Akwesasne has begun fundraising for a long-awaited and much-needed birthing centre on the territory.
Like many other issues, Covid has brought to light the need for a birthing centre in Akwesasne as new parents navigated an impersonal birthing process in off-reserve hospitals this past year that the Onkwehonwe Midwives Collective says wouldn’t have happened if the community had its own birthing centre.
“Bringing birth back to our community is incredibly important and that’s the main reasoning behind the birth center,” says OMC Interim Executive Director Anastasia George. “OMC believes that being born into the community is an incredibly important part of the birthing process. In terms of Covid safety, a birthing center would allow for family members to be present in a safe way. In a hospital right now, there is only one person allowed to be with you and they must follow safety protocols. A lot of people are choosing their mother over their partner, in a very tough decision, but we can allow for those people to be there, with safety precautions, of course.”
George says a birthing centre in Akwesasne will help new parents feel closer to home and allow for closer connections during the birthing process. In many instances during the pandemic, women had to choose between their partner or mother to be with them while they give birth, said George.
“The birth center allows for our new members to be born into our community, within the community. This is very important to us, as people whose community defies the confines of international and regional borders.”
The Mohawk community of Akwesasne straddles the Canadian and United States border, as well as the Quebec and Ontario border.
The GoFund Me campaign has raised $450 since Feb. 4.
The team, which includes other Onkwehonwe midwives, hopes to raise $3 million. “It has always been the dream of many an Akwesasne midwife to have our own birthing centre in our territory,” the OKC notes. “The Onkwehon:we Midwives Collective believes we now possess the power to bring this dream to fruition.” Jasmine Benedict is one of the midwives looking to bring the birthing centre dream to life.

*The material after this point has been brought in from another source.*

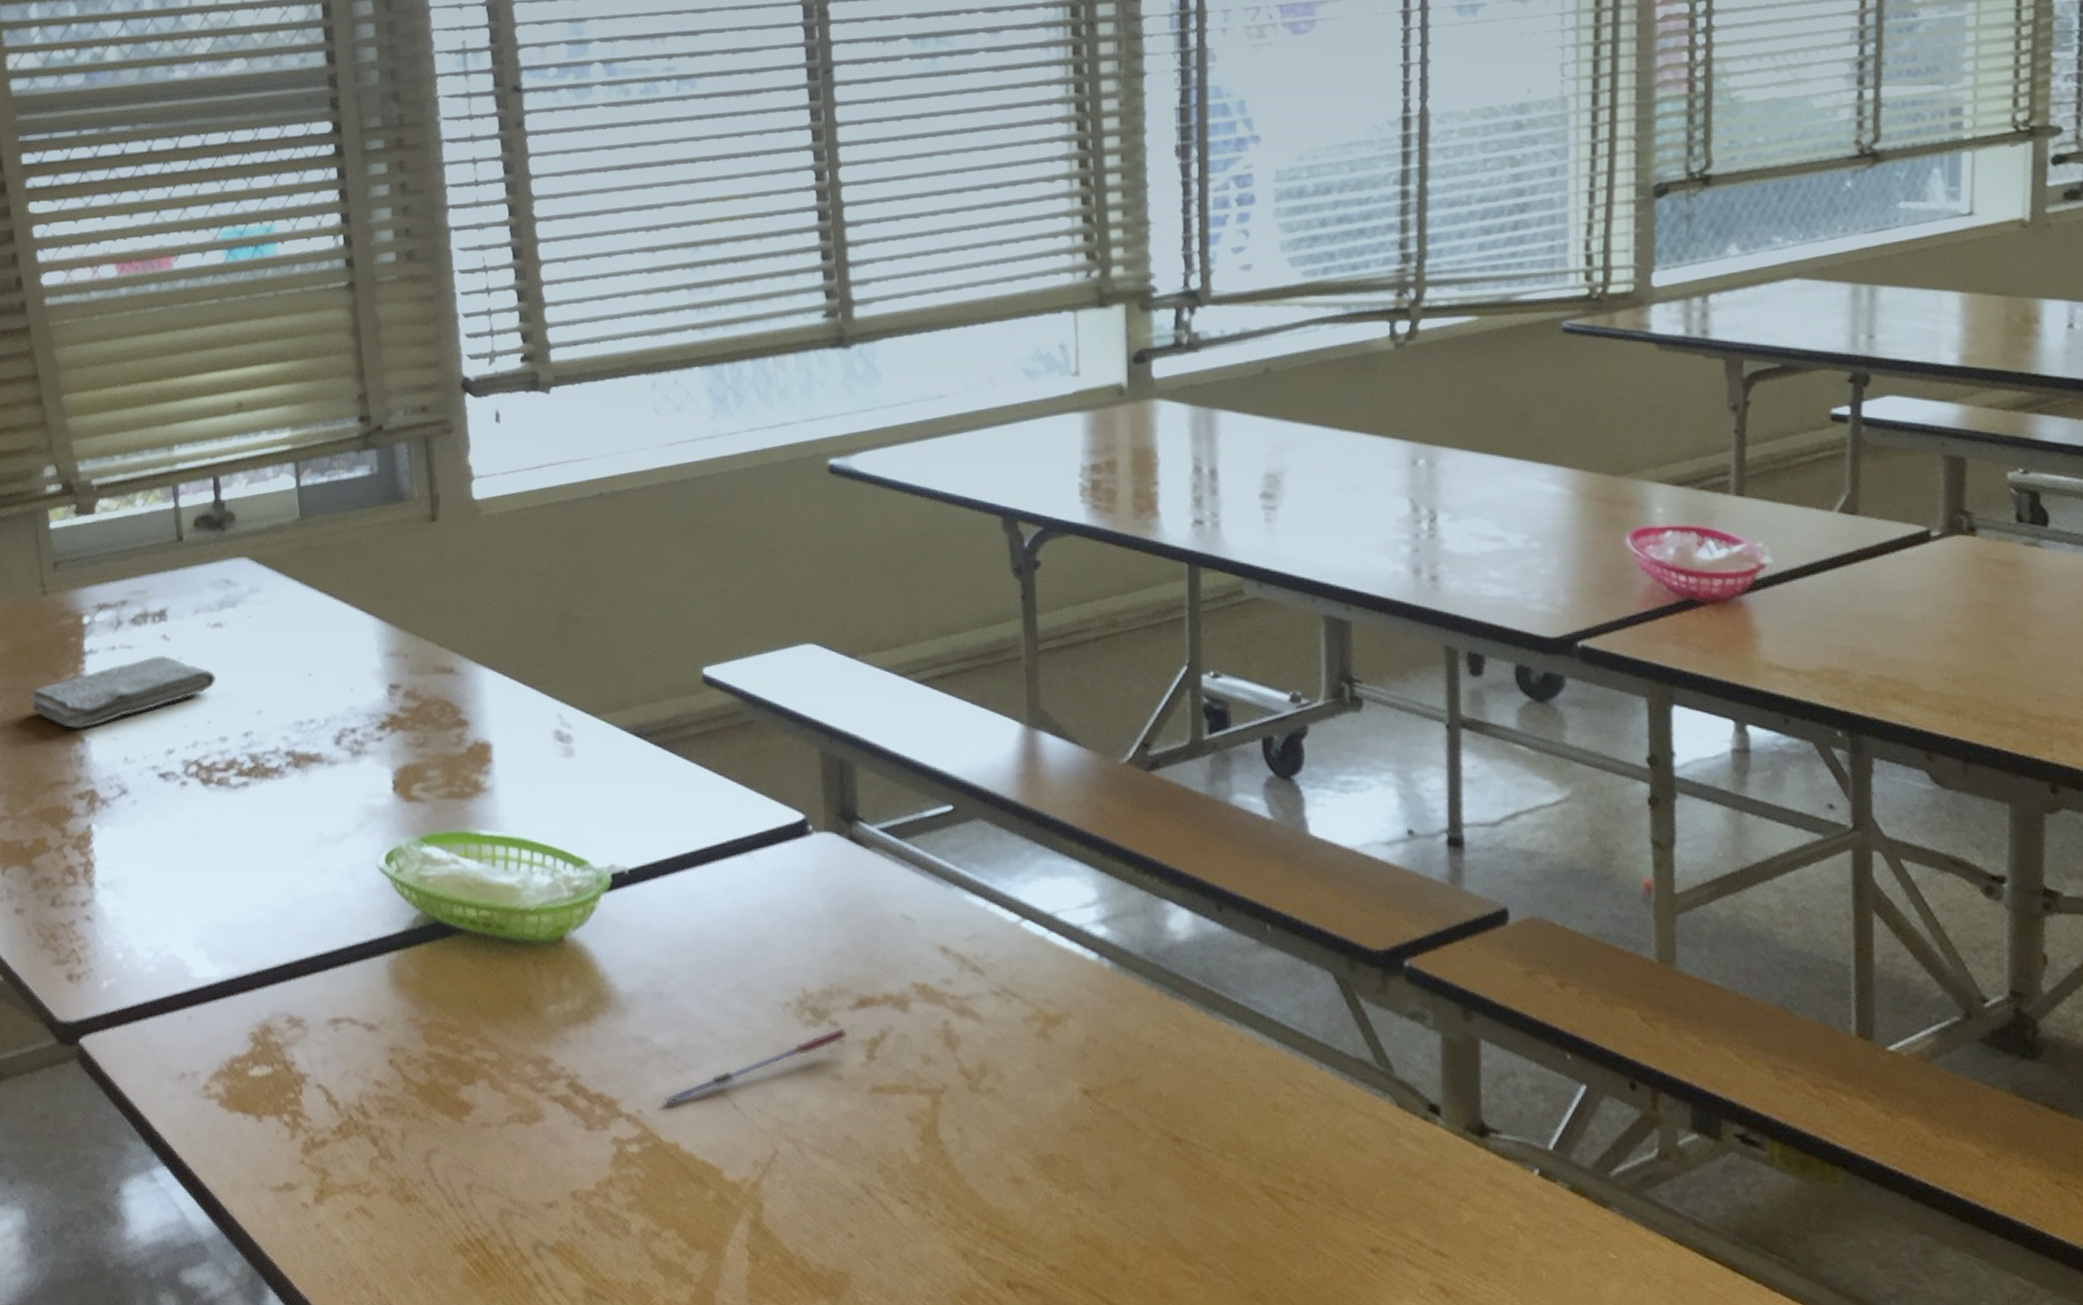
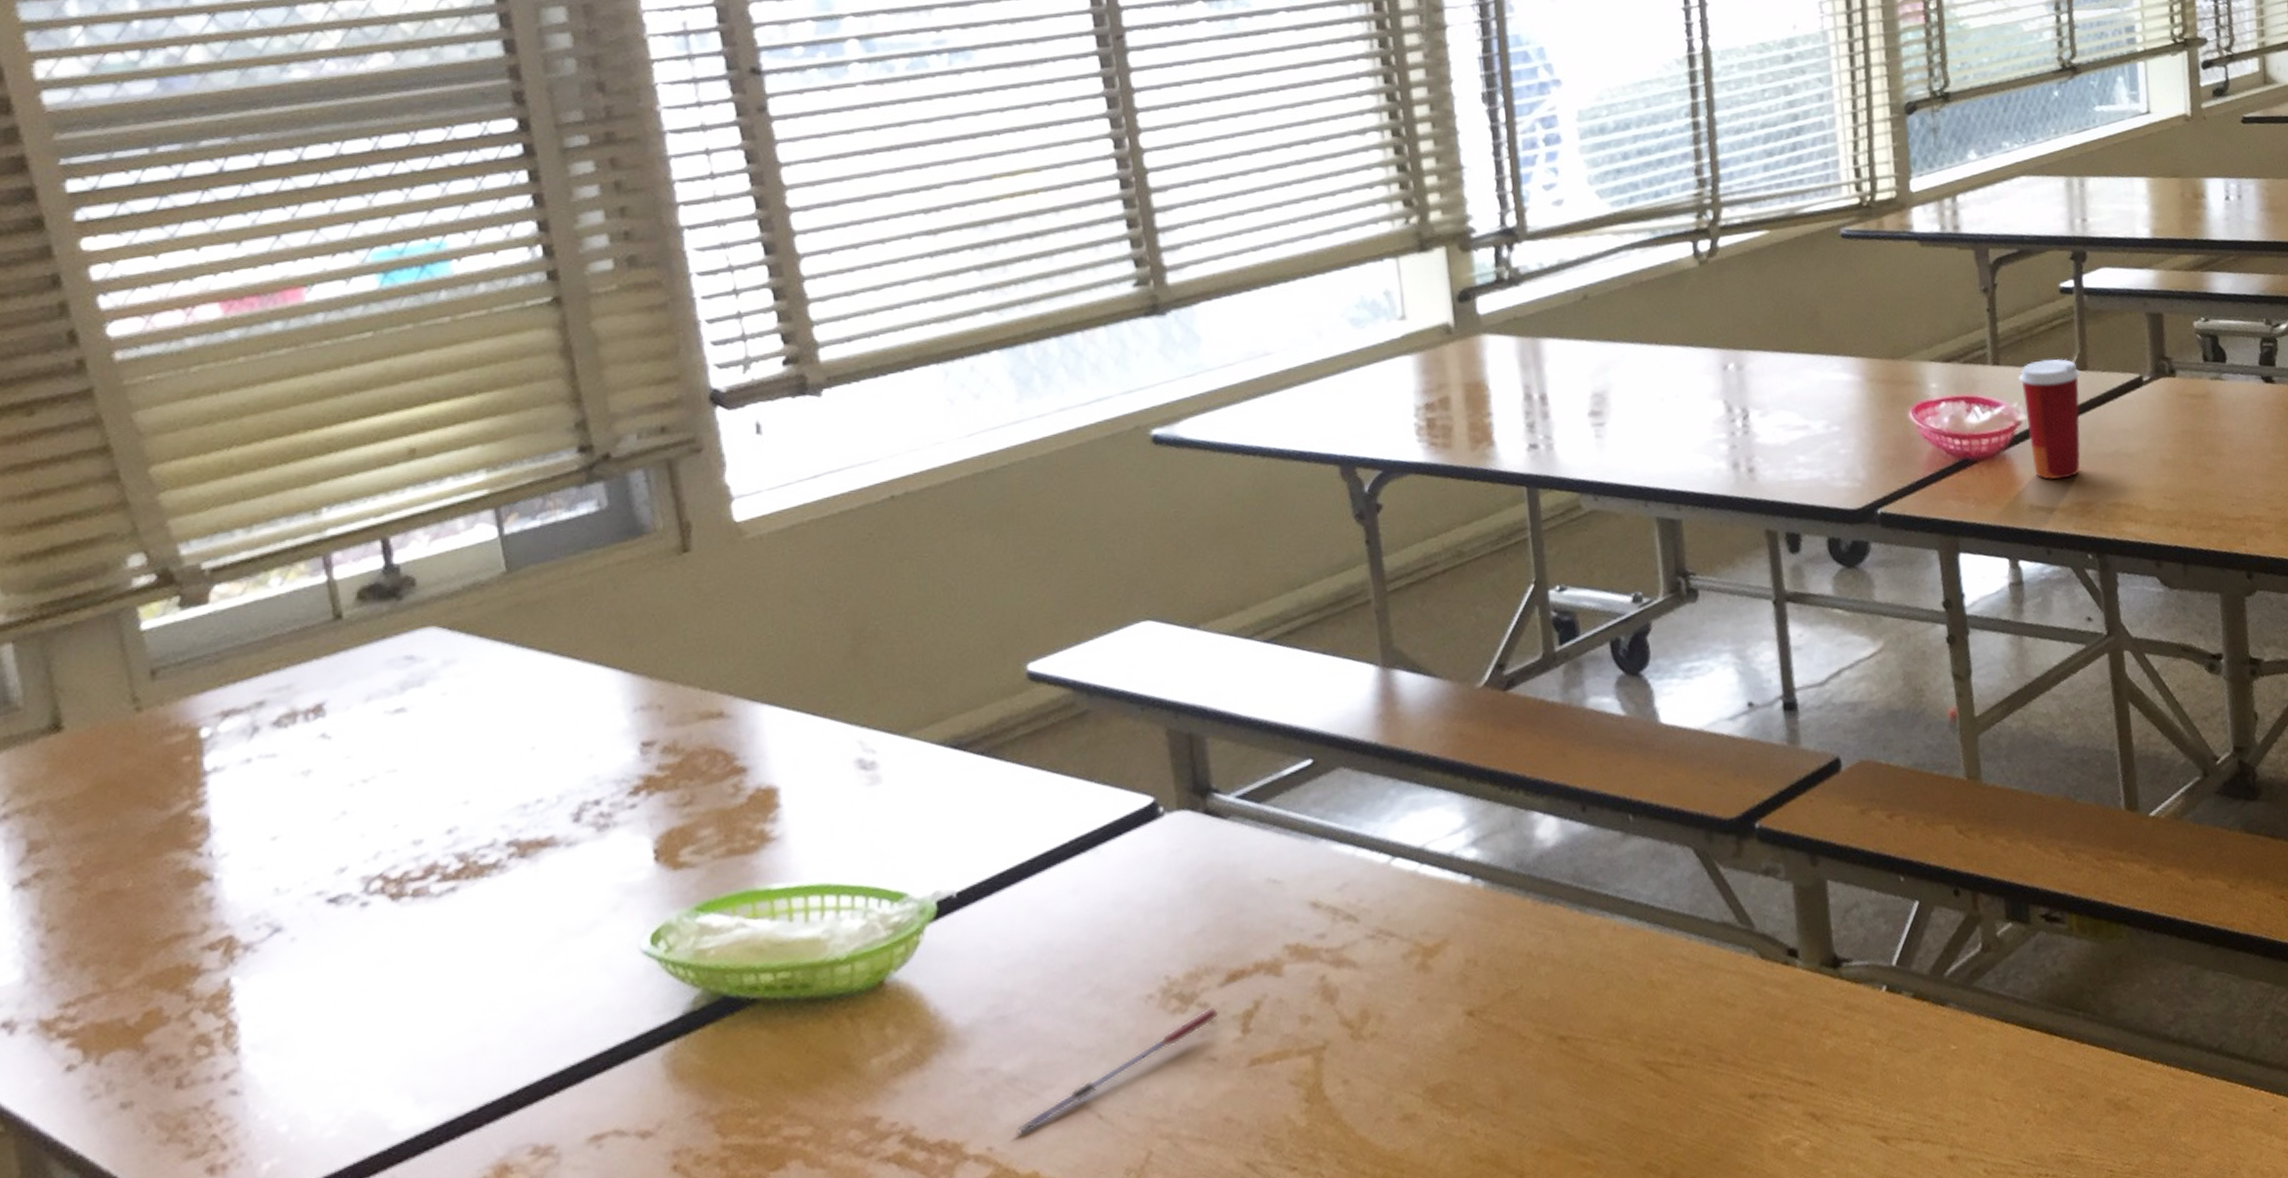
washcloth: present [30,656,216,729] -> none [125,758,401,867]
paper cup: none [1767,496,1848,639] -> present [2018,358,2081,480]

A midwife in Akwesasne, Benedict has been working with Akwesasronon and Indigenous families for the past 15 years and has seen the necessity for birth to be brought back to Akwesasne.
As a mother of seven children, Benedict believes each pregnancy and birth is a unique and precious experience in which the mother should be the foundation, the GoFund Me notes.
Benedict now works to help other women have a more personalized birthing experience. The OMC hopes to build a 6,000 square foot, state-of-the-art birthing centre that will exceed standards for environmentally conscious and sustainable buildings.